Materials provided: Begin

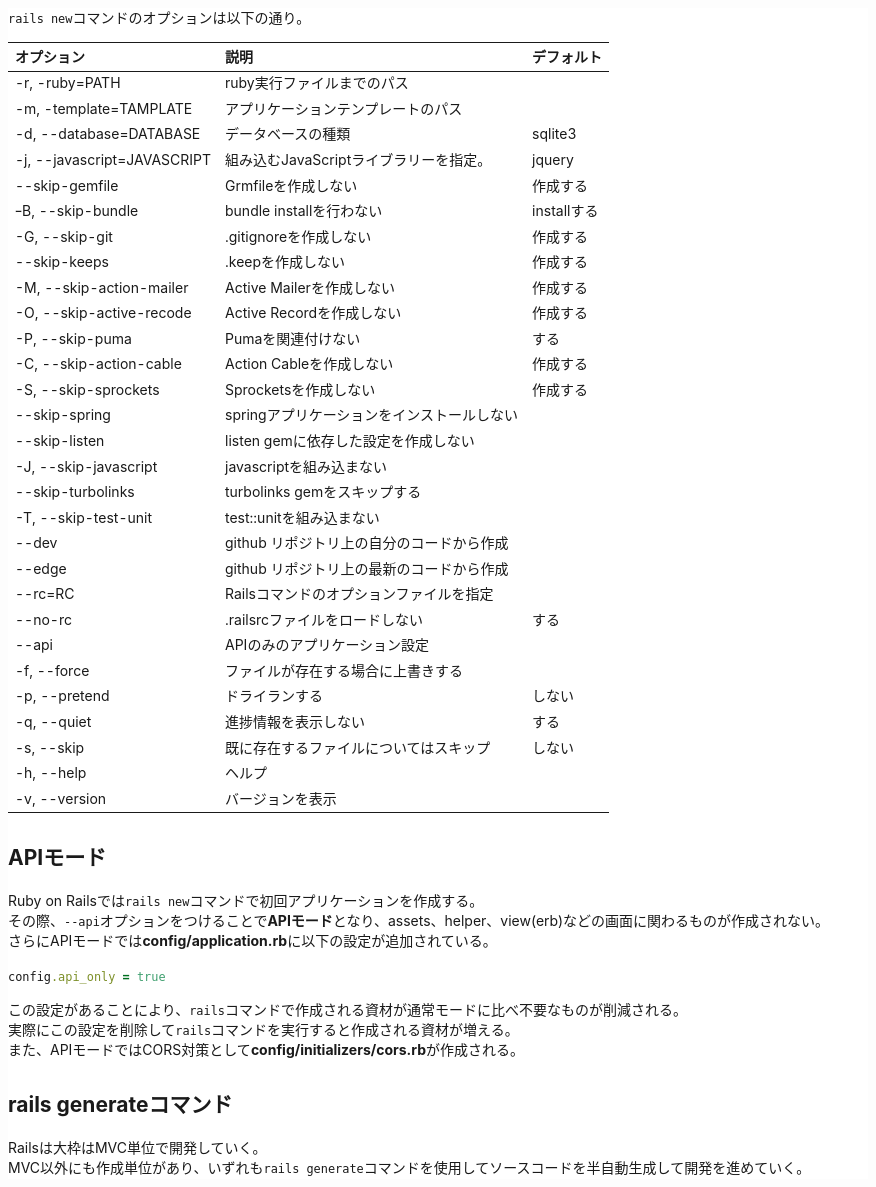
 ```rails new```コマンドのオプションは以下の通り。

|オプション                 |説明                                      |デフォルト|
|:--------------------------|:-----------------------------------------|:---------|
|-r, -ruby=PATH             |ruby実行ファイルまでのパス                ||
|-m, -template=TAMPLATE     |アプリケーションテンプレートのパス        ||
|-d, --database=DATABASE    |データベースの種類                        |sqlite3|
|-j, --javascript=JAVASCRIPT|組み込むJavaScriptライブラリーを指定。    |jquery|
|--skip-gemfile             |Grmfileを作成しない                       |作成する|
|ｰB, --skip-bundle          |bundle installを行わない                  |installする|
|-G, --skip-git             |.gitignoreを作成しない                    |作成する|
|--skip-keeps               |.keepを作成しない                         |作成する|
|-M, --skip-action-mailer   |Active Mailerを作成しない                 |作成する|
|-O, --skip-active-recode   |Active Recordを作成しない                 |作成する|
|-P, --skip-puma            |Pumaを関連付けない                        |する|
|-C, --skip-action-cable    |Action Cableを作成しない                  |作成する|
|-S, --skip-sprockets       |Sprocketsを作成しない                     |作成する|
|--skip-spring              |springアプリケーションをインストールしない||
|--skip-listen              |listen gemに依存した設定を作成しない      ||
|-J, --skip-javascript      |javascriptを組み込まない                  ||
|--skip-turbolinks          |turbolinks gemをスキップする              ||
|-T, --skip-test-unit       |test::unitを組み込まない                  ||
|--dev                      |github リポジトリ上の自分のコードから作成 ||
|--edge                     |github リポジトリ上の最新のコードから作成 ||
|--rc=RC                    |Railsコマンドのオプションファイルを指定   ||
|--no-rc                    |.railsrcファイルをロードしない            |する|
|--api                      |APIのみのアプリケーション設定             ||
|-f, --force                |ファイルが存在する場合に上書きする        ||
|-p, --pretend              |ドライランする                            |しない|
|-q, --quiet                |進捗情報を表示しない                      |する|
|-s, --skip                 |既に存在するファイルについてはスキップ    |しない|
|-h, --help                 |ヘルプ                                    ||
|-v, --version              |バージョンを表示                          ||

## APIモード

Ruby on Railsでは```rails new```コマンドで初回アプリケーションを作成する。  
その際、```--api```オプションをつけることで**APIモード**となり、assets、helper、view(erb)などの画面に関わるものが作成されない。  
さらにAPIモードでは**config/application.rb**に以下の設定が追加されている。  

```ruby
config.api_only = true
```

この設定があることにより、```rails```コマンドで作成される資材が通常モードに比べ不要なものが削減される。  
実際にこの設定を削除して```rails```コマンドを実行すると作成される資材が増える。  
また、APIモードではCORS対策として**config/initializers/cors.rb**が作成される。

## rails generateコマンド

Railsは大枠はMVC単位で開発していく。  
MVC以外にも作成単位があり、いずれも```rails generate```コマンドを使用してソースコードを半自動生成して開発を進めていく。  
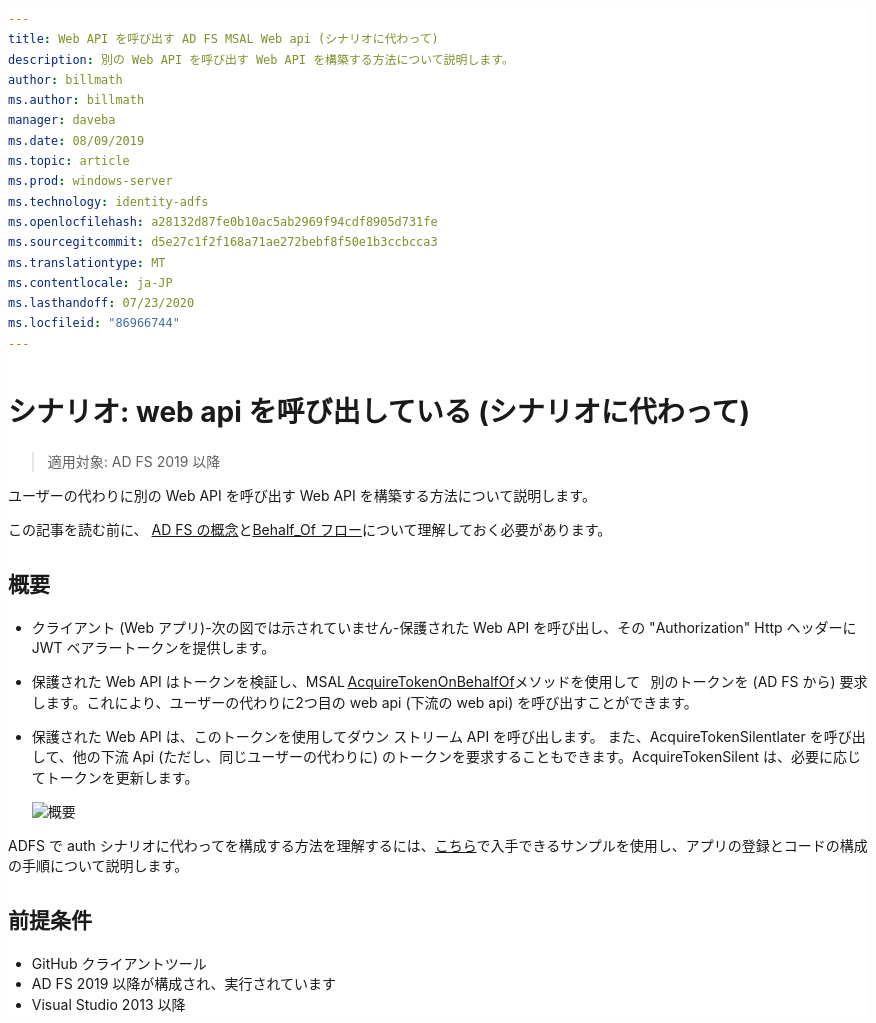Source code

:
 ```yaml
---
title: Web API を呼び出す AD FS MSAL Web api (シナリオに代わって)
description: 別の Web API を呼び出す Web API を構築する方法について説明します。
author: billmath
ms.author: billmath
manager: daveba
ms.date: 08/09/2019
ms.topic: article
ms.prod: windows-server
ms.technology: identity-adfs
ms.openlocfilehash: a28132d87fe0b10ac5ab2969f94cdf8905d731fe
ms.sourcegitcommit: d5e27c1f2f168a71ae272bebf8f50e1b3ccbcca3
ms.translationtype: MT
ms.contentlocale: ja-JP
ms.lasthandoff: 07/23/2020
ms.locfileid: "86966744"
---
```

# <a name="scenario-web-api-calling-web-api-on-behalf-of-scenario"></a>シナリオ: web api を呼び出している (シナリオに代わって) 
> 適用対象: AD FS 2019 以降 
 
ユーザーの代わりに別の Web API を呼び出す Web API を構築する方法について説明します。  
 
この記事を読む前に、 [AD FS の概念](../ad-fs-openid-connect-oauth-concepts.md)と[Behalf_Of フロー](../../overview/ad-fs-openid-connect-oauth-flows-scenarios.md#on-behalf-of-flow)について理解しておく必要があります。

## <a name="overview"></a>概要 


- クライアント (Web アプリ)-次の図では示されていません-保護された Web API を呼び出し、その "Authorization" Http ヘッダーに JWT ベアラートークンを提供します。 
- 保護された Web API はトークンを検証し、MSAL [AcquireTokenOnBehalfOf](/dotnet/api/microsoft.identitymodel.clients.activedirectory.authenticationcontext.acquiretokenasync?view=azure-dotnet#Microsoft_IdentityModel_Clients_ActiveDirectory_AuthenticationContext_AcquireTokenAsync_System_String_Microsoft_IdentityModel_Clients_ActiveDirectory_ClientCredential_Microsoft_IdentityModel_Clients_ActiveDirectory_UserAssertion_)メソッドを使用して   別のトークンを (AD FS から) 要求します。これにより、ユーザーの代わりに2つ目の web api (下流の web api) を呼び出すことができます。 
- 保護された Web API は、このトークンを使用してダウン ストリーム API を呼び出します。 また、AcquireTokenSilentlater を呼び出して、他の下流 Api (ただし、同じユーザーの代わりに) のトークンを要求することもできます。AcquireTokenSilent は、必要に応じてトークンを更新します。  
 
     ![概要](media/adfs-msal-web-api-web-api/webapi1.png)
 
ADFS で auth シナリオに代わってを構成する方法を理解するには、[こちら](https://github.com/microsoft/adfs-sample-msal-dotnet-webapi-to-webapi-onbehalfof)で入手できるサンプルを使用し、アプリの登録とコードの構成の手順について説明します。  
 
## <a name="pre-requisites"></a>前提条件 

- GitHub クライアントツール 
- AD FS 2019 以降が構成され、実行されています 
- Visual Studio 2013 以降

Materials provided: End

What you will do: With the pictures dropped, give every entry above again exactly.

Completed task:
 ```rails new```コマンドのオプションは以下の通り。

|オプション                 |説明                                      |デフォルト|
|:--------------------------|:-----------------------------------------|:---------|
|-r, -ruby=PATH             |ruby実行ファイルまでのパス                ||
|-m, -template=TAMPLATE     |アプリケーションテンプレートのパス        ||
|-d, --database=DATABASE    |データベースの種類                        |sqlite3|
|-j, --javascript=JAVASCRIPT|組み込むJavaScriptライブラリーを指定。    |jquery|
|--skip-gemfile             |Grmfileを作成しない                       |作成する|
|ｰB, --skip-bundle          |bundle installを行わない                  |installする|
|-G, --skip-git             |.gitignoreを作成しない                    |作成する|
|--skip-keeps               |.keepを作成しない                         |作成する|
|-M, --skip-action-mailer   |Active Mailerを作成しない                 |作成する|
|-O, --skip-active-recode   |Active Recordを作成しない                 |作成する|
|-P, --skip-puma            |Pumaを関連付けない                        |する|
|-C, --skip-action-cable    |Action Cableを作成しない                  |作成する|
|-S, --skip-sprockets       |Sprocketsを作成しない                     |作成する|
|--skip-spring              |springアプリケーションをインストールしない||
|--skip-listen              |listen gemに依存した設定を作成しない      ||
|-J, --skip-javascript      |javascriptを組み込まない                  ||
|--skip-turbolinks          |turbolinks gemをスキップする              ||
|-T, --skip-test-unit       |test::unitを組み込まない                  ||
|--dev                      |github リポジトリ上の自分のコードから作成 ||
|--edge                     |github リポジトリ上の最新のコードから作成 ||
|--rc=RC                    |Railsコマンドのオプションファイルを指定   ||
|--no-rc                    |.railsrcファイルをロードしない            |する|
|--api                      |APIのみのアプリケーション設定             ||
|-f, --force                |ファイルが存在する場合に上書きする        ||
|-p, --pretend              |ドライランする                            |しない|
|-q, --quiet                |進捗情報を表示しない                      |する|
|-s, --skip                 |既に存在するファイルについてはスキップ    |しない|
|-h, --help                 |ヘルプ                                    ||
|-v, --version              |バージョンを表示                          ||

## APIモード

Ruby on Railsでは```rails new```コマンドで初回アプリケーションを作成する。  
その際、```--api```オプションをつけることで**APIモード**となり、assets、helper、view(erb)などの画面に関わるものが作成されない。  
さらにAPIモードでは**config/application.rb**に以下の設定が追加されている。  

```ruby
config.api_only = true
```

この設定があることにより、```rails```コマンドで作成される資材が通常モードに比べ不要なものが削減される。  
実際にこの設定を削除して```rails```コマンドを実行すると作成される資材が増える。  
また、APIモードではCORS対策として**config/initializers/cors.rb**が作成される。

## rails generateコマンド

Railsは大枠はMVC単位で開発していく。  
MVC以外にも作成単位があり、いずれも```rails generate```コマンドを使用してソースコードを半自動生成して開発を進めていく。  
Source code

:
 ```yaml
---
title: Web API を呼び出す AD FS MSAL Web api (シナリオに代わって)
description: 別の Web API を呼び出す Web API を構築する方法について説明します。
author: billmath
ms.author: billmath
manager: daveba
ms.date: 08/09/2019
ms.topic: article
ms.prod: windows-server
ms.technology: identity-adfs
ms.openlocfilehash: a28132d87fe0b10ac5ab2969f94cdf8905d731fe
ms.sourcegitcommit: d5e27c1f2f168a71ae272bebf8f50e1b3ccbcca3
ms.translationtype: MT
ms.contentlocale: ja-JP
ms.lasthandoff: 07/23/2020
ms.locfileid: "86966744"
---
```

# <a name="scenario-web-api-calling-web-api-on-behalf-of-scenario"></a>シナリオ: web api を呼び出している (シナリオに代わって) 
> 適用対象: AD FS 2019 以降 
 
ユーザーの代わりに別の Web API を呼び出す Web API を構築する方法について説明します。  
 
この記事を読む前に、 [AD FS の概念](../ad-fs-openid-connect-oauth-concepts.md)と[Behalf_Of フロー](../../overview/ad-fs-openid-connect-oauth-flows-scenarios.md#on-behalf-of-flow)について理解しておく必要があります。

## <a name="overview"></a>概要 


- クライアント (Web アプリ)-次の図では示されていません-保護された Web API を呼び出し、その "Authorization" Http ヘッダーに JWT ベアラートークンを提供します。 
- 保護された Web API はトークンを検証し、MSAL [AcquireTokenOnBehalfOf](/dotnet/api/microsoft.identitymodel.clients.activedirectory.authenticationcontext.acquiretokenasync?view=azure-dotnet#Microsoft_IdentityModel_Clients_ActiveDirectory_AuthenticationContext_AcquireTokenAsync_System_String_Microsoft_IdentityModel_Clients_ActiveDirectory_ClientCredential_Microsoft_IdentityModel_Clients_ActiveDirectory_UserAssertion_)メソッドを使用して   別のトークンを (AD FS から) 要求します。これにより、ユーザーの代わりに2つ目の web api (下流の web api) を呼び出すことができます。 
- 保護された Web API は、このトークンを使用してダウン ストリーム API を呼び出します。 また、AcquireTokenSilentlater を呼び出して、他の下流 Api (ただし、同じユーザーの代わりに) のトークンを要求することもできます。AcquireTokenSilent は、必要に応じてトークンを更新します。  
 
     ![概要](media/adfs-msal-web-api-web-api/webapi1.png)
 
ADFS で auth シナリオに代わってを構成する方法を理解するには、[こちら](https://github.com/microsoft/adfs-sample-msal-dotnet-webapi-to-webapi-onbehalfof)で入手できるサンプルを使用し、アプリの登録とコードの構成の手順について説明します。  
 
## <a name="pre-requisites"></a>前提条件 

- GitHub クライアントツール 
- AD FS 2019 以降が構成され、実行されています 
- Visual Studio 2013 以降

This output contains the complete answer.